§ **Text excerpt**
════

Biodegradation of Benzene-d6 Associated with Various Black Carbon Materials by Pseudomonas putida strain F1: A 2H NMR study.

Black carbon materials vary in their composition and structural homogeneity (e.g., particle geometry, surface area, and porosity) and these variables may strongly influence the interaction mechanisms and bioavailability of HOC associated with black carbon materials. Using static, solid-state 2H nuclear magnetic resonance spectroscopy (NMR), this study investigates the effect of graphite, soot, multi-walled carbon nanotubes, carbon nanoparticles, and activated carbon on the biodegradation of benzene-d6 by the benzene-degrading microbe Pseudomonas putida strain F1 in the aqueous phase. Results indicate that benzene-d6 bioavailability in the aqueous phase is strongly related to the adsorption capacity of these materials. 2H NMR experiments characterized the molecular motion and the corresponding thermodynamic parameters of the benzene-d6 molecules upon association with black carbon materials before and after incubation with Pseudomonas putida strain F1. Changes in the benzene-d6 molecular motion after inoculation and biodegradation were observed. Highly homogeneous black carbon materials such as graphite had benzene associated primarily with the planar surface and as such were fairly accessible for biodegradation. At the other structural extreme with heterogenous activated carbon, benzene was found to have more than one binding interaction. The low energy binding sites, presumably those associated with planar surface areas, were preferentially biodegraded, while benzene associated with higher energy binding sites were selectively preserved. These 2H NMR results provide a molecular-scale view of the diverse interactions occurring between benzene and various black carbon materials and how these interactions control the accessibility of benzene to microbial degradation.

════

Recorded data

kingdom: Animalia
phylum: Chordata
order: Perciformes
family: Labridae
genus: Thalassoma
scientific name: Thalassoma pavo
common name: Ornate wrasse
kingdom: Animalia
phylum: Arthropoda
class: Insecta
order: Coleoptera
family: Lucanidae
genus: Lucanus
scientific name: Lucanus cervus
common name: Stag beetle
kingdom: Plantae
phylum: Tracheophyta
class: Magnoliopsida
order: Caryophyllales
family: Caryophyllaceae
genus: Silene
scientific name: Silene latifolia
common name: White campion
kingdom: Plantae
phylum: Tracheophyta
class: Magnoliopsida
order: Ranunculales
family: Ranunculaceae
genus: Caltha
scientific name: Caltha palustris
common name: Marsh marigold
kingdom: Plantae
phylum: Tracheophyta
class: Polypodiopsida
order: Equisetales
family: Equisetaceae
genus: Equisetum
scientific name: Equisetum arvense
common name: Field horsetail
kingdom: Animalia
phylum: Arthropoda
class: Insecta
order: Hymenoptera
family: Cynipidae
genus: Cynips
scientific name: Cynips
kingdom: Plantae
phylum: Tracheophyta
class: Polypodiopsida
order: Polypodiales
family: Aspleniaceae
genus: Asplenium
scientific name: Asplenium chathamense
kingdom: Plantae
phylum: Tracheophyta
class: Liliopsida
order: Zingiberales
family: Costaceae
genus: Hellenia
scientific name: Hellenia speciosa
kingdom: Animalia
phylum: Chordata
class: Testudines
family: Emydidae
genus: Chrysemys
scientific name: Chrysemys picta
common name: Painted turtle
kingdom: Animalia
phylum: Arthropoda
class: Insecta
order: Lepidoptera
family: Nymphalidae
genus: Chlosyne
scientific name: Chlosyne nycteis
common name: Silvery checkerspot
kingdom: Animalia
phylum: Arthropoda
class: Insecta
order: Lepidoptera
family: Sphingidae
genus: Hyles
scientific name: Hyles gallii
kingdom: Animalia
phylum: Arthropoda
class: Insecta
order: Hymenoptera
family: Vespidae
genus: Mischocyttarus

════

§ **List of tasks**
1: Answer these questions from the benzene-d6 abstract, one per line:
(a) What spectroscopy technique does the study use?
(b) To what is benzene-d6 bioavailability in the aqueous phase strongly related?
(c) With activated carbon, which benzene was selectively preserved?
2: Translate this sentence from the benzene-d6 abstract into Spanish: "Changes in the benzene-d6 molecular motion after inoculation and biodegradation were observed."
The rows have no connection to the benzene-d6 abstract.

§ **Responses**
1:
(a) Static, solid-state 2H nuclear magnetic resonance spectroscopy (NMR).
(b) The adsorption capacity of the black carbon materials.
(c) Benzene associated with higher energy binding sites.

2: Se observaron cambios en el movimiento molecular del benceno-d6 después de la inoculación y la biodegradación.